= Theresa J. Kaijage =

HIV researcher

Theresa J. Kaijage (born 1947) is a social worker who advocates for those infected with HIV/AIDS in Tanzania. Kaijage works to raise awareness about the disease and tries to assuage the negative social implications that accompany the diagnosis of HIV/AIDS in Africa.Theresia Kaijage is also the founder and director of the Tanzanian non-governmental organization, WAMATA, which educates and provides counseling services to those with HIV/AIDS.

==Education and career==
At the University of Dar es Salaam, Tanzania, Kaijage received a Bachelor of Arts in education in 1978. She then went on to receive a master's degree in Social work from the George Warren Brown School of Social Work at Washington University in St. Louis in 1985. In 2004, Kaijage got her PhD in Social Work and Masters of Public Health from the University of Pittsburgh School of Social Work.

Kaijage began her career as a school teacher in Tanzania and from there she became a Fulbright Scholar. After losing many friends and family members to HIV/AIDS, Kaijage saw a trend in the familial and social ostracism that accompanied the grim diagnosis. It was then that the vision of WAMATA emerged. Kaijage now dedicates her life to those with HIV/AIDS. She became a vital component in the battle to educate and trying to reduce the spread of HIV/AIDS in Africa. Kaijage was especially important during the Joint United Nations Programme on HIV/AIDS (UNAIDS) summit. During the UNAIDS summit, Kaijage proposed that mothers who are HIV positive should not breastfeed, but they should find alternate methods of feeding their infant. This caused great stir among the world health leaders who advocate that breastfeeding is the best way to feed infants in developing nations, even if the mother is HIV positive. This did not resonate well with Kaijage and she tried very hard to change this.

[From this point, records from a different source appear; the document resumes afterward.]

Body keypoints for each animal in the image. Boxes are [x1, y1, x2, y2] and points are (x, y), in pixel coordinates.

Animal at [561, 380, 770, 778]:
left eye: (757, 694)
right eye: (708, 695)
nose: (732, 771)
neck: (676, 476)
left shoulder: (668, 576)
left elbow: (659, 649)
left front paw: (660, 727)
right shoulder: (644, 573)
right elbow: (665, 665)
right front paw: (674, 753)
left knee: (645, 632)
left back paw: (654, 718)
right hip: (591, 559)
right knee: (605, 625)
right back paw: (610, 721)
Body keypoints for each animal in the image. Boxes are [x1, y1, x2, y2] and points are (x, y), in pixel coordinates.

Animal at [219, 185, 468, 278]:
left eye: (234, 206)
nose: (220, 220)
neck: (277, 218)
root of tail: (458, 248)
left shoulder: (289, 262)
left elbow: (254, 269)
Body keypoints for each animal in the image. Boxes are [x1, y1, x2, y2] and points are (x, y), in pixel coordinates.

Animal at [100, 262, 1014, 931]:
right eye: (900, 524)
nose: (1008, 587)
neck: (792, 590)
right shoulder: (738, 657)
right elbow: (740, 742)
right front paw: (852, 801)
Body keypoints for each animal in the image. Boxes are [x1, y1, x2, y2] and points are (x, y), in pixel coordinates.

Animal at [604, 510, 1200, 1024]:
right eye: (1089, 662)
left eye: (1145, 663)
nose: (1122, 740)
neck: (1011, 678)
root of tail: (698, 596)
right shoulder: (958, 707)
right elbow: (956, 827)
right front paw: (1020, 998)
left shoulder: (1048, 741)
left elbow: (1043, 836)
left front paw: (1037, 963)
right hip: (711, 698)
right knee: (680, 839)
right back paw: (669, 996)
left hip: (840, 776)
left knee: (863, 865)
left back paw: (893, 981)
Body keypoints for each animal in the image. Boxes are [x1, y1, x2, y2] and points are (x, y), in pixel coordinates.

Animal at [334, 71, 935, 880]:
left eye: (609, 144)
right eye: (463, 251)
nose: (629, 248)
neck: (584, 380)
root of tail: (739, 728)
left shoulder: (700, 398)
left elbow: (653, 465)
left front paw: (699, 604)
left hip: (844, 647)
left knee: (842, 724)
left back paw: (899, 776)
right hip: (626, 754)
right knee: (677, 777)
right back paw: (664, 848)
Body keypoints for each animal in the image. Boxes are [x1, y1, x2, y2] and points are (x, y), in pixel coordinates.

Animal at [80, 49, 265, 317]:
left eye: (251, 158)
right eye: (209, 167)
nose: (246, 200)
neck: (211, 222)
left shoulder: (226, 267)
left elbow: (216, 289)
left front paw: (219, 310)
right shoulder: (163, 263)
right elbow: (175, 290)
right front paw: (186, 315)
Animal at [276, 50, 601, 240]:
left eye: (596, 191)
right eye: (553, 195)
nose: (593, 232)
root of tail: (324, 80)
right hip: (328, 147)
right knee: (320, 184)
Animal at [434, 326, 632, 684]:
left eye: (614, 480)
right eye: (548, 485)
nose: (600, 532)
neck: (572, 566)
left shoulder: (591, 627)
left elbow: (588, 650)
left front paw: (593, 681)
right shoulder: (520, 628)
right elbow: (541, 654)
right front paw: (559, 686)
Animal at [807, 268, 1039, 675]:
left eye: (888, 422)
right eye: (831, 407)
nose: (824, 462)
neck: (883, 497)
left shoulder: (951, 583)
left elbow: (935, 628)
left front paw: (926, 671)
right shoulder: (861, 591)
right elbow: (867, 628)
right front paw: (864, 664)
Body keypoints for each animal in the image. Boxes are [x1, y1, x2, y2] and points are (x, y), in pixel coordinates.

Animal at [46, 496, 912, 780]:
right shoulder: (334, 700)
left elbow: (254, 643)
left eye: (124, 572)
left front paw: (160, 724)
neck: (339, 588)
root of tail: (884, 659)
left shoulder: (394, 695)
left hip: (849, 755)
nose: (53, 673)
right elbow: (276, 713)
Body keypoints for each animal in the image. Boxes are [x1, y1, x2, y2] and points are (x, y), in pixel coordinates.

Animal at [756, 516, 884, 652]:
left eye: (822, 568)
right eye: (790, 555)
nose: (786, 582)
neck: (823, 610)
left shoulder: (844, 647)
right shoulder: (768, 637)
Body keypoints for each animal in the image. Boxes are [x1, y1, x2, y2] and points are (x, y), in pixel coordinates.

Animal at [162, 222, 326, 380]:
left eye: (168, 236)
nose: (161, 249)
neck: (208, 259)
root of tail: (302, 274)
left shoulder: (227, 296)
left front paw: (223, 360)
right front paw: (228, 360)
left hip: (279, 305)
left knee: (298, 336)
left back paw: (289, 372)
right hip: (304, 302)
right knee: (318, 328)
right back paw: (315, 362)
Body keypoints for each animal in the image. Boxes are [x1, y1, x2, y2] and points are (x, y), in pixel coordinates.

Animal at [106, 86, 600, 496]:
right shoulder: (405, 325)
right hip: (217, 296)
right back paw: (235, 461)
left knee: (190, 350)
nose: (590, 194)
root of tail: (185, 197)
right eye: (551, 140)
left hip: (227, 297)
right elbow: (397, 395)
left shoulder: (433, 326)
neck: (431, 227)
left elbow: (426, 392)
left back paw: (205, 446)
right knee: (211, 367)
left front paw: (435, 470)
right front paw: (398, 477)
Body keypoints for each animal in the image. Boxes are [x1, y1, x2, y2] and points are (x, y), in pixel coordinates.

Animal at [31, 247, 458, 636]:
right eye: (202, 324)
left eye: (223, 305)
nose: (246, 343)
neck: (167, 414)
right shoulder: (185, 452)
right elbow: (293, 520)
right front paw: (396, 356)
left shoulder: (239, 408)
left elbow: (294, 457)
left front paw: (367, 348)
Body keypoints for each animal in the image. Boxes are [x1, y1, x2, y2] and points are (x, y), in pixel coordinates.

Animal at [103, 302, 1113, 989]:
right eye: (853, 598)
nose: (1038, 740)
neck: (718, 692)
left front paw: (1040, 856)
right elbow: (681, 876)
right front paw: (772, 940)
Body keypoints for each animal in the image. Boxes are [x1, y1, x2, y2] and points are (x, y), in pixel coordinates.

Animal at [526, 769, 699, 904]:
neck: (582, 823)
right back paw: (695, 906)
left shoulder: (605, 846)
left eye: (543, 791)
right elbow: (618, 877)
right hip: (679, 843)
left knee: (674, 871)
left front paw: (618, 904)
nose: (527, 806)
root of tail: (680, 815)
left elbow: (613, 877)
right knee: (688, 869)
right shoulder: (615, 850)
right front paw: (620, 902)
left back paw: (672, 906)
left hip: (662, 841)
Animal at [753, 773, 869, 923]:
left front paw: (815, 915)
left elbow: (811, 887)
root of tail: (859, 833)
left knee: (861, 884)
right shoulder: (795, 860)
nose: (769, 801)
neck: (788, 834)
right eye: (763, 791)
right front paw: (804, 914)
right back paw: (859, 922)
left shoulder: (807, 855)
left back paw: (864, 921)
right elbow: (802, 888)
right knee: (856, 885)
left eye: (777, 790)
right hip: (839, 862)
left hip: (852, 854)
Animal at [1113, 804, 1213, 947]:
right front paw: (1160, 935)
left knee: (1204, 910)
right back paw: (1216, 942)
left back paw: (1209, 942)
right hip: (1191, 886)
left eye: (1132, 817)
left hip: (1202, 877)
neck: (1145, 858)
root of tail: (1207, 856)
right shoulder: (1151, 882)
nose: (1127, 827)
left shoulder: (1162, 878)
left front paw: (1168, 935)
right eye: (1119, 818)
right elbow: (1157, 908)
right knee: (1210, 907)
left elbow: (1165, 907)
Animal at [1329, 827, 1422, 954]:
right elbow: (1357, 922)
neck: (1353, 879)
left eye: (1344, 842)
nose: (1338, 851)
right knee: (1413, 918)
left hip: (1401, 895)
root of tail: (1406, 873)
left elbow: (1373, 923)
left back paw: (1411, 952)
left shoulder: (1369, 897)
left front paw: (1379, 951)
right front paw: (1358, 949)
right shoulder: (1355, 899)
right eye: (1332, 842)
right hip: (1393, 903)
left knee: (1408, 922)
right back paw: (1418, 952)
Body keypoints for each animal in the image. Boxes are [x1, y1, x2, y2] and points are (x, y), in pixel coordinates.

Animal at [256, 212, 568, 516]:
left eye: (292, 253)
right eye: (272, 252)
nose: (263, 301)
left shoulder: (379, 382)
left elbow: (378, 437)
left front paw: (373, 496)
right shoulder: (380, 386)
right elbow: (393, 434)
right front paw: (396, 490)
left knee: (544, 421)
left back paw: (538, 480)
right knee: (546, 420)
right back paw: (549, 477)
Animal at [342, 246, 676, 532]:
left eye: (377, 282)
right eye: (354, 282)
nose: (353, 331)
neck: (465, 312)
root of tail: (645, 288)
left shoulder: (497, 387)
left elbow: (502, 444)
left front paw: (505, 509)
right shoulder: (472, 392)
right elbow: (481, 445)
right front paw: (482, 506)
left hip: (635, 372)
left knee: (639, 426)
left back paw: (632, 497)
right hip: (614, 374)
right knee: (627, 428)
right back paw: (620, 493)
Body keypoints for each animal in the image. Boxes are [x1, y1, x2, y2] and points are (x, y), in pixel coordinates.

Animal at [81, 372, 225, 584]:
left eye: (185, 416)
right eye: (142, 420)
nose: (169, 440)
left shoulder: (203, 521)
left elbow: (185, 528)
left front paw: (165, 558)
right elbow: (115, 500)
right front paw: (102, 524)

In 1997, UNICEF and the WHO changed the guidelines on breastfeeding. Now mothers with HIV should avoid breastfeeding only when alternate means of nourishing the infant is acceptable, feasible, safe, affordable and sustainable.

==WAMATA==

WAMATA is a Swahili acronym for the phrase "Walio Katika Mapambano Na AIDS Tanzania" which means "People in the fight against AIDS in Tanzania". Kaijage opened her home to a young woman, infected with HIV and her child who was not infected. Kaijage observed that breastfeeding took a lot of energy from the mother; she would get out of breath and pass out. Kaijage would frequently have to rush her to the emergency room. Kaijage and the mother she took in sought out alternatives to breast milk. After the mother stopped breastfeeding, she became much healthier. She had more energy; she thrived and the baby thrived. This is what catalyzed Kaijage to invest all of her energy into WAMATA. A main goal of WAMATA is to empower women with their reproductive rights, as well as to provide information on mother-to-child transmission of HIV. Through counselling sessions offered by WAMATA, infected women learn about the risks of breastfeeding and alternative feeding methods, such as spoon feeding beans and juices, to ensure the long-lasting health of the child. With WAMATA, Kaijage seeks to "break down the barriers in health care by bringing AIDS care to the homes of those unable to leave their beds." The organization has received funding from the Clinton Foundation and the Global Fund.